■ **TASK BRIEF**: Copy out every line below that contains the word "first".

(EXERCISE MATERIAL)

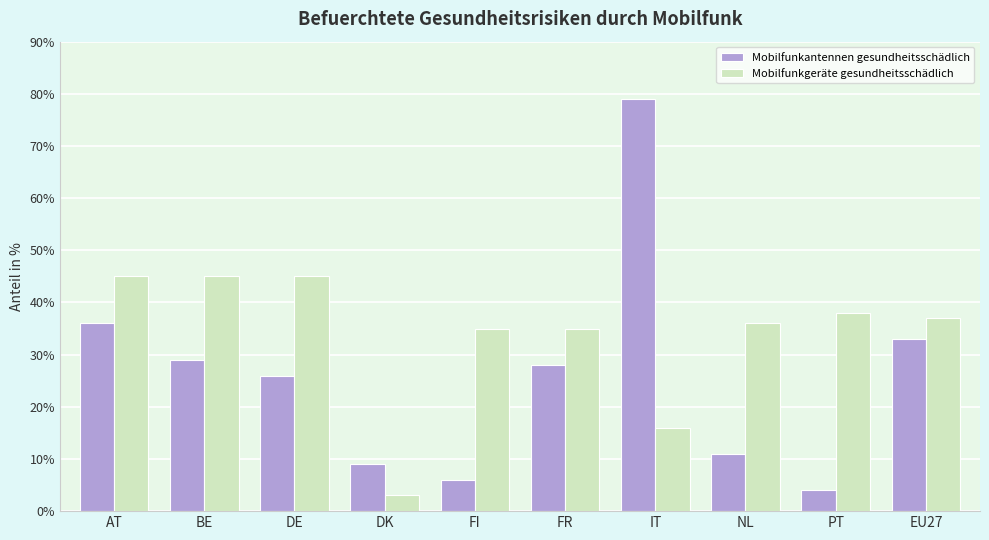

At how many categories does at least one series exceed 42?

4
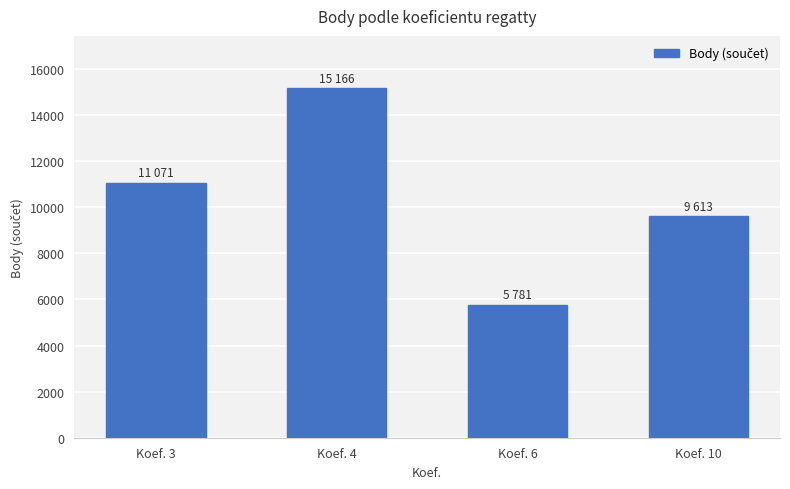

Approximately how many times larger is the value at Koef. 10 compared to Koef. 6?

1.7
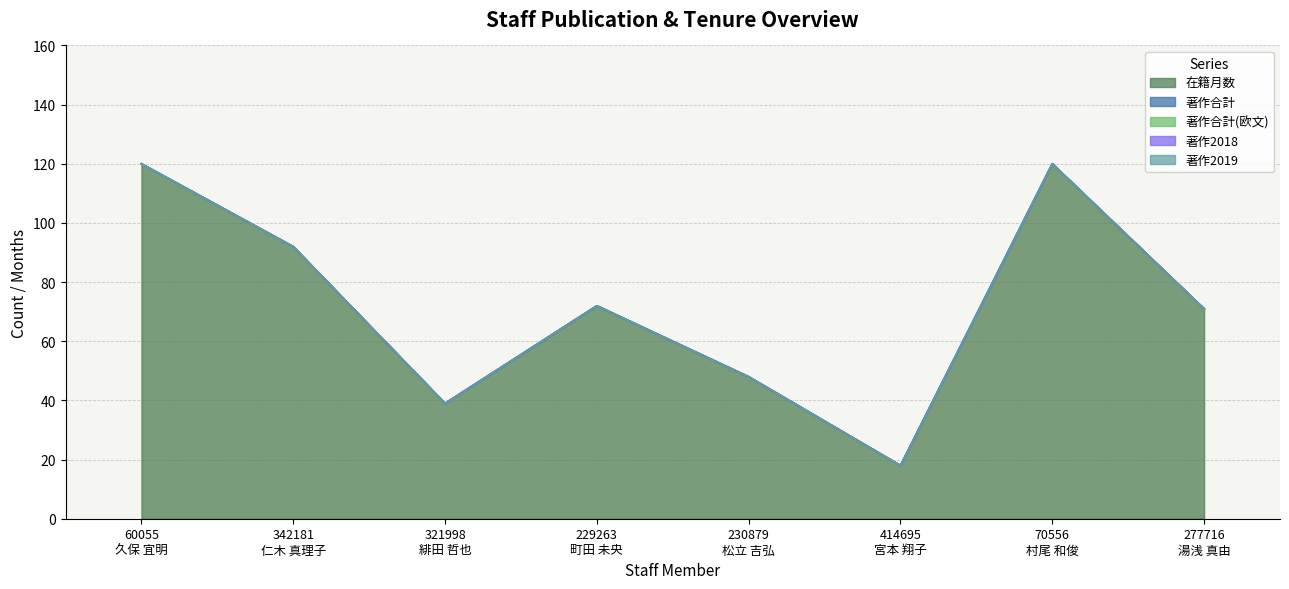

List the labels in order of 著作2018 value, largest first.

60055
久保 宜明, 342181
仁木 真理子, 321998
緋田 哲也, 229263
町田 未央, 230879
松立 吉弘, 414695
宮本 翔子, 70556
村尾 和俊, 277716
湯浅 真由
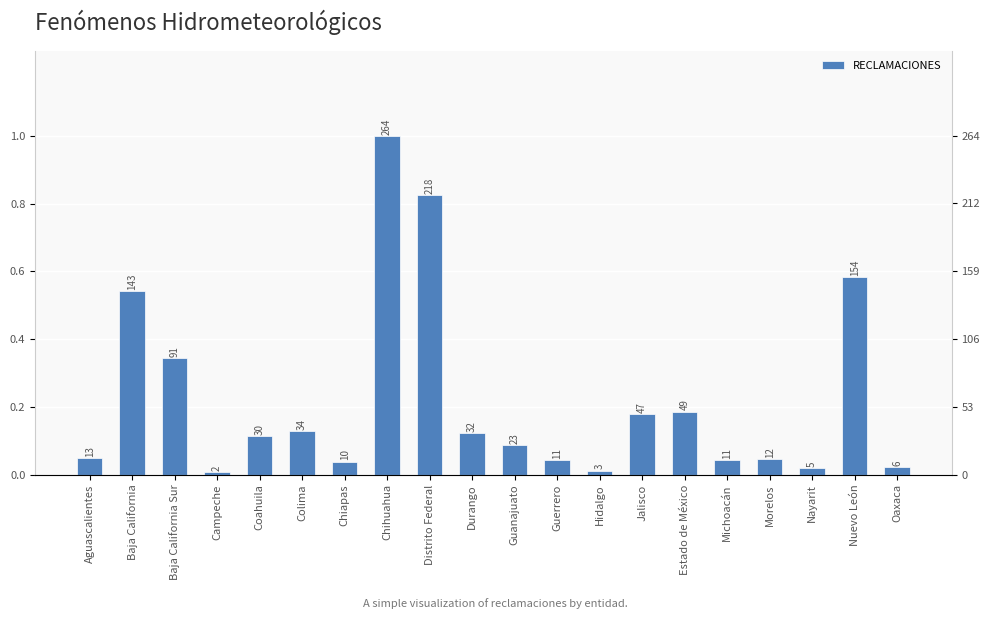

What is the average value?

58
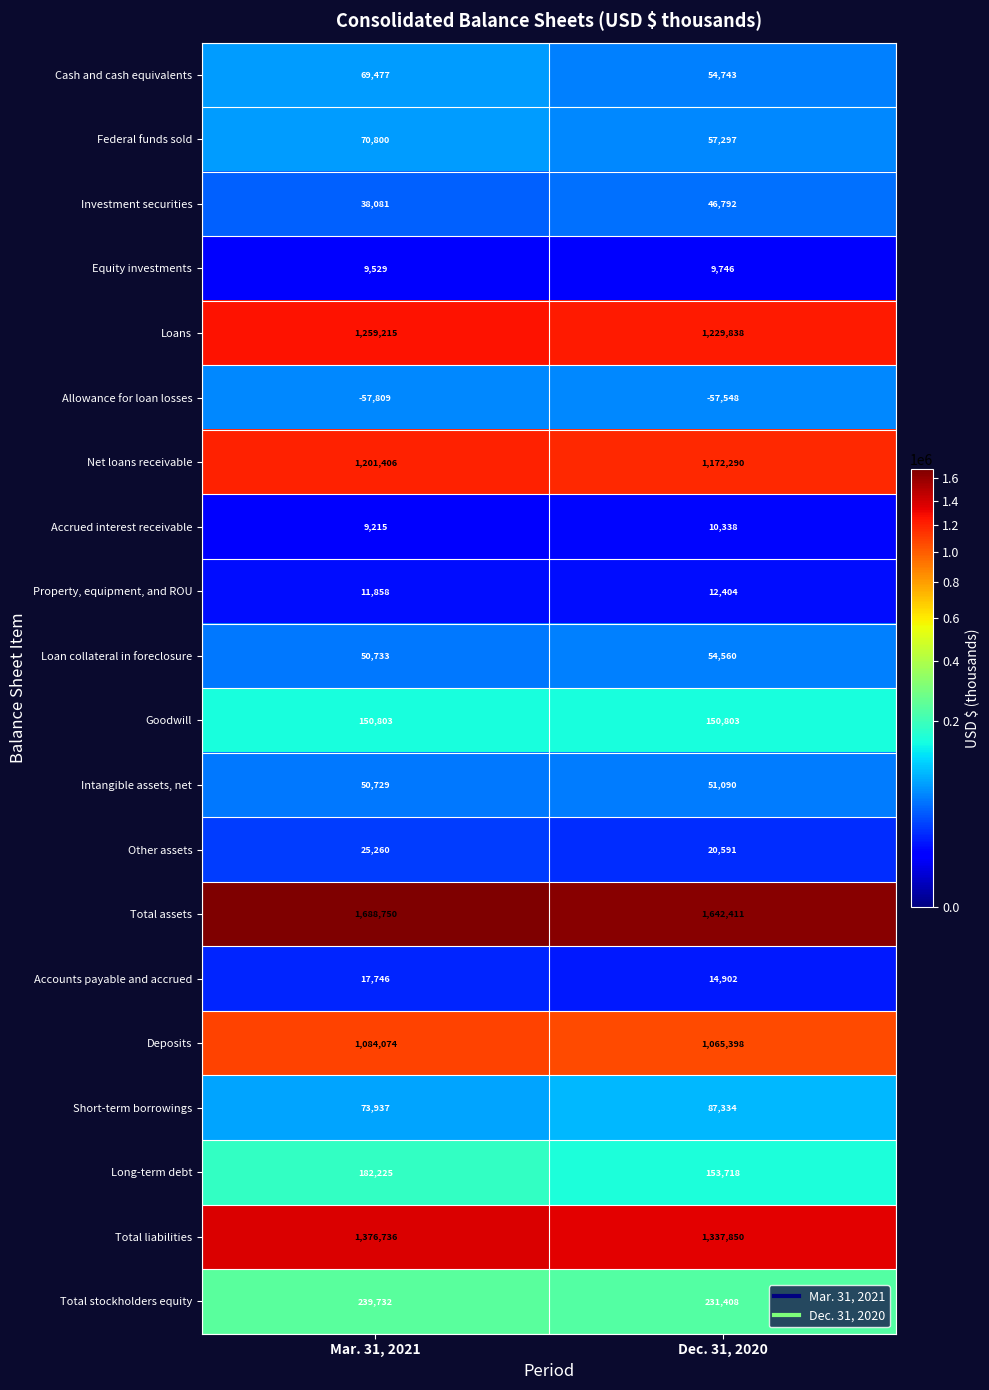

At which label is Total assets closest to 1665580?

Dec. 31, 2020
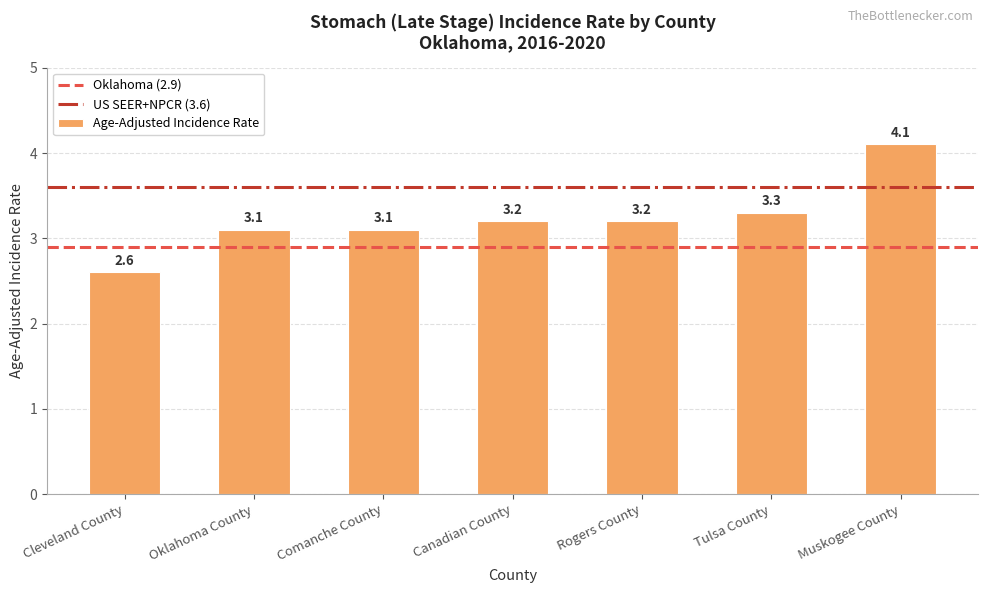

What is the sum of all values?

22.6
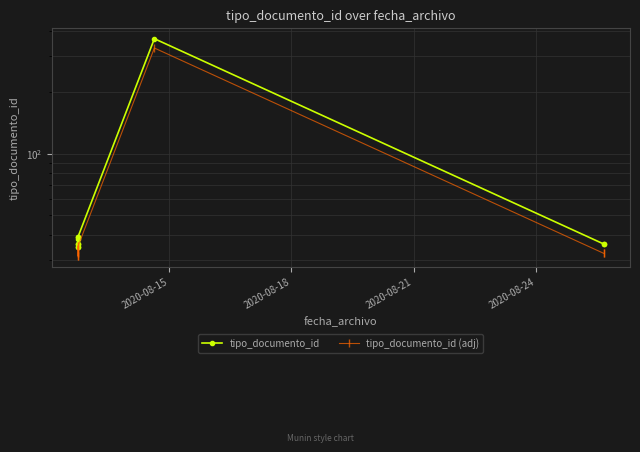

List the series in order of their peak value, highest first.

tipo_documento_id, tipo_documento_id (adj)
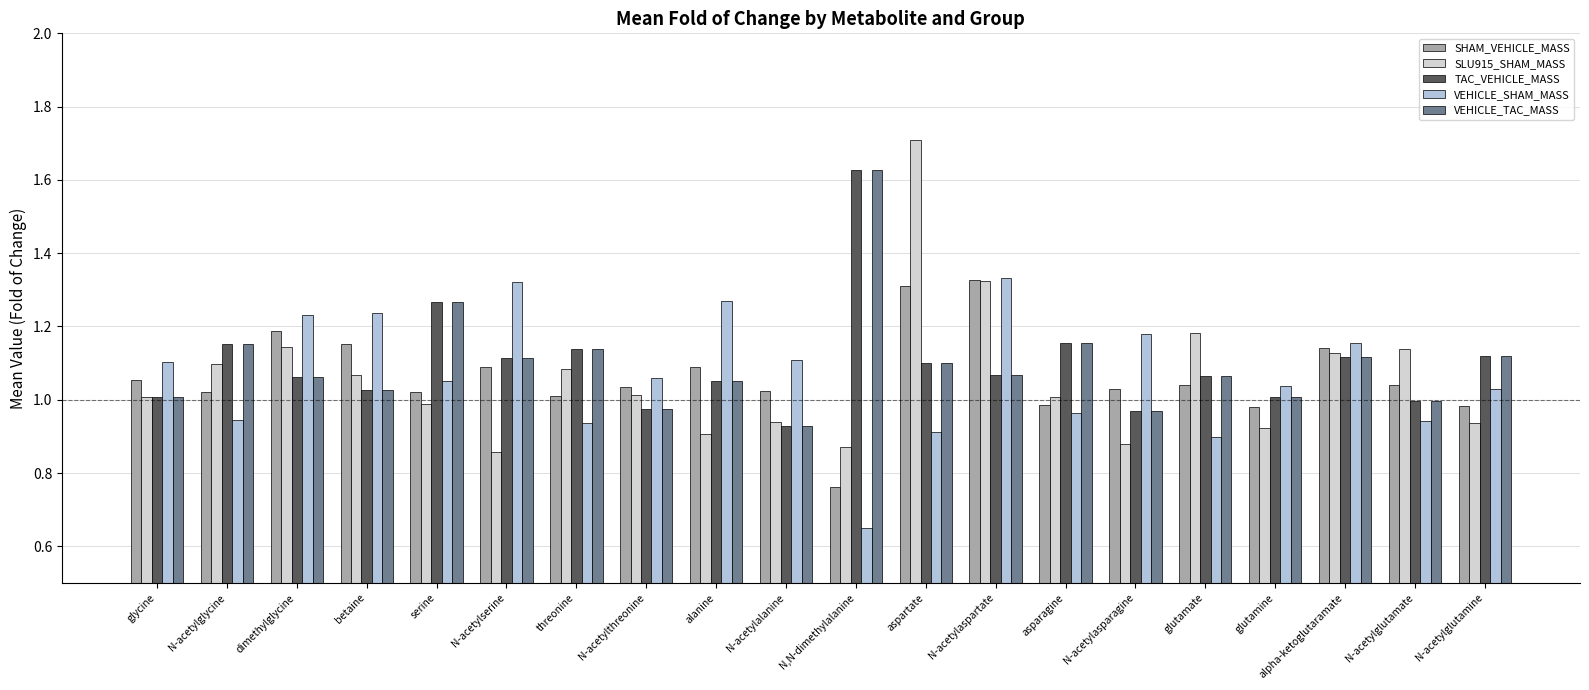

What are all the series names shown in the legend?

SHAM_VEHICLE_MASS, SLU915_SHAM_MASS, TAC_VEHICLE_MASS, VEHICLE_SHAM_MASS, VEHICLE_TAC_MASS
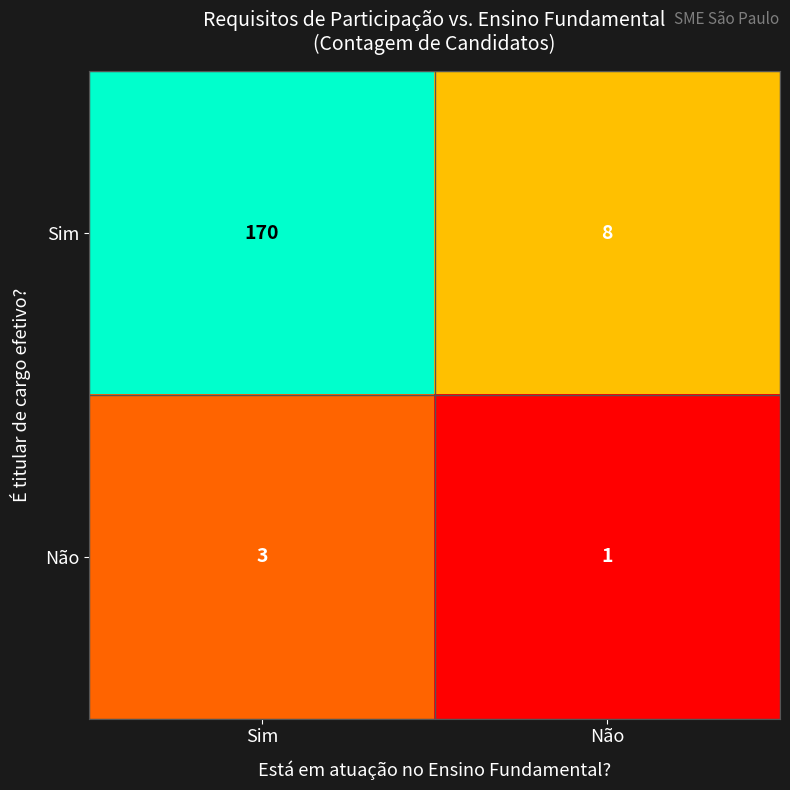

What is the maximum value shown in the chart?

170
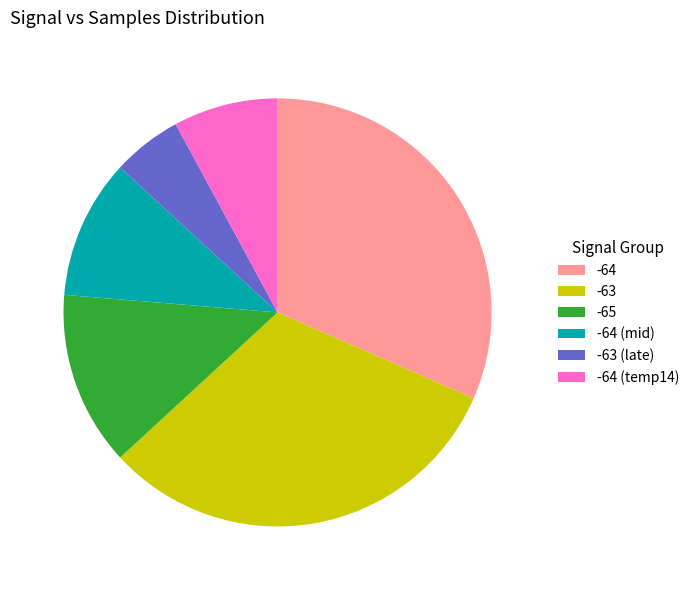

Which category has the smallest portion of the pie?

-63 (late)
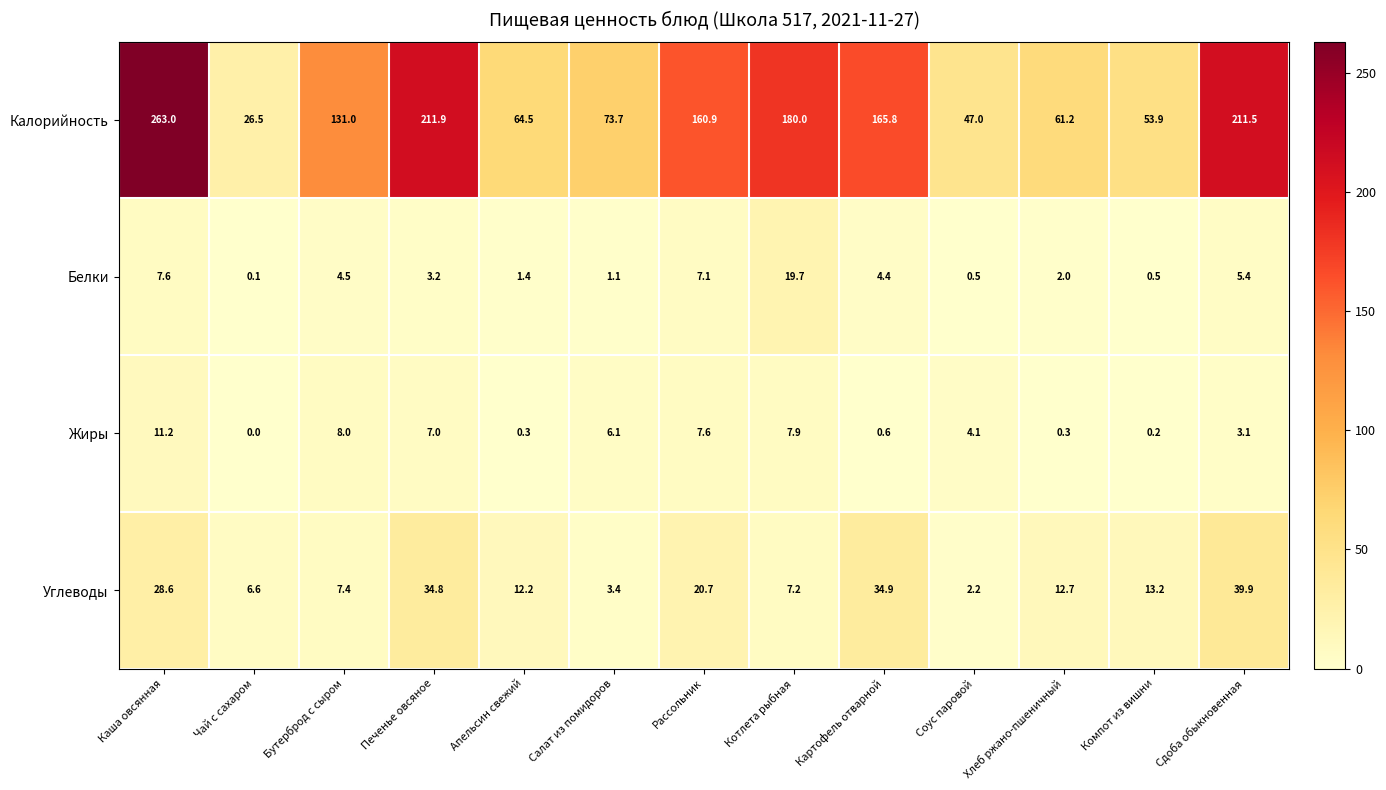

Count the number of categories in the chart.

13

(End EXERCISE MATERIAL)

■ **TASK RESPONSE**:
List the labels in order of 著作2018 value, largest first.
List the series in order of their peak value, highest first.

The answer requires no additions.